Beate hingegen versprach: »Ich werde mich sicher daran halten, Frau Doktor!«

»Und nicht schummeln!« Die Ärztin drohte ihnen lächelnd mit dem Zeigefinger. »Wenn wir einen unserer Kassenpatienten nach dem Abendessen beim Backhendlwirt erwischen, wird er gnadenlos heimgeschickt.«

»Das sind ja Methoden wie bei der Armee!«, grummelte Walter.

»Da Sie Privatgäste sind, beruht Ihre Diät auf Freiwilligkeit. Ich würde Ihnen aber dringend dazu raten, besonders Ihnen, Herr Schneider.«

»Sie haben es auf mich abgesehen!«, murmelte er beleidigt. Zwar hatte er tatsächlich einige Kilo zu viel auf den Rippen, aber so schlimm, wie die Ärztin tat, war es auch wieder nicht. Beate ihrerseits war bereit, zu hundert Prozent zu kooperieren, und freute sich auf die neue Figur, die der Aufenthalt versprach.

»Nehmen Sie sich ein Beispiel an Ihrer Frau«, empfahl ihm die Ärztin. »Zu zweit ist es auch viel einfacher. Sie können sich gegenseitig motivieren.«

»Hast du gehört, Walter?«, frohlockte Beate.

»Bin ja nicht taub.«

Die Ärztin schmunzelte. »Männer sind von einer Diät selten begeistert«, sprach sie aus Erfahrung und überreichte jedem von ihnen drei ausgedruckte A4-Seiten, auf denen das Programm der nächsten Wochen aufgelistet war, und entließ sie mit den Worten: »Dann wünsche ich Ihnen einen schönen Aufenthalt und machen Sie das Beste daraus.«

Wieder auf dem Flur studierte Walter das Programm. »Was bitteschön ist eine Hydro-Colon-Therapie?«, fragte er misstrauisch.

»Eine Darmspülung!«

»Nur über meine Leiche!«

»Die reinigt und entschlackt den Körper. Ich lass das auf alle Fälle machen.«

Walter hielt die Augen gesenkt und las weiter. »Und was verstehen die unter Powerwalken und Beckenboden-Training?
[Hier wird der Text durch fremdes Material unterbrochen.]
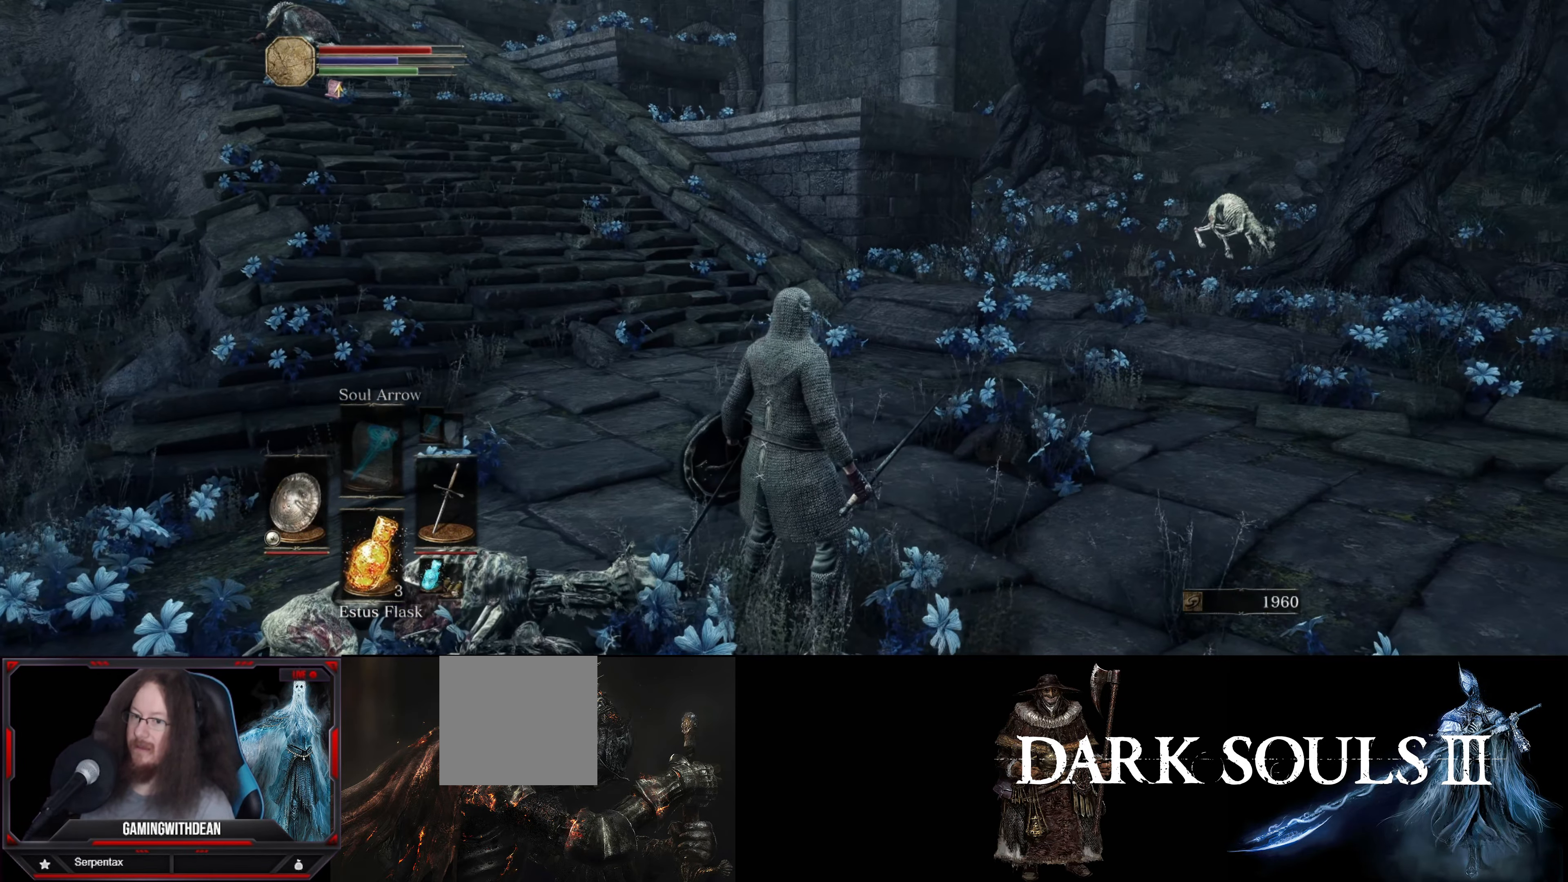
{"buttons": [], "left_stick": "center", "right_stick": "center", "events": [[200, "right_stick", "center"]]}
Ich bin zur Erholung da. Anstrengen tu ich mich das ganze Jahr über auf der Arbeit!«

»Nach diesen drei Wochen wirst du ein neuer Mensch sein!«, prophezeite Beate gut gelaunt.

»Ich will kein neuer Mensch sein! Ich bin zufrieden mit mir.«

»Ich aber möchte zur Abwechslung einen fitten und gutgelaunten Ehemann zu Hause sitzen haben.«

»Dein Ehemann ist fit genug und immer gut gelaunt!«

»Haha!«, erwiderte Beate nur.

***

Dass es im Zimmer keine Minibar gab, verstand sich von selbst, aber Walter konnte auch dieser Umstand nicht mehr erschüttern. Also fragten sie an der Rezeption nach der Hotelbar.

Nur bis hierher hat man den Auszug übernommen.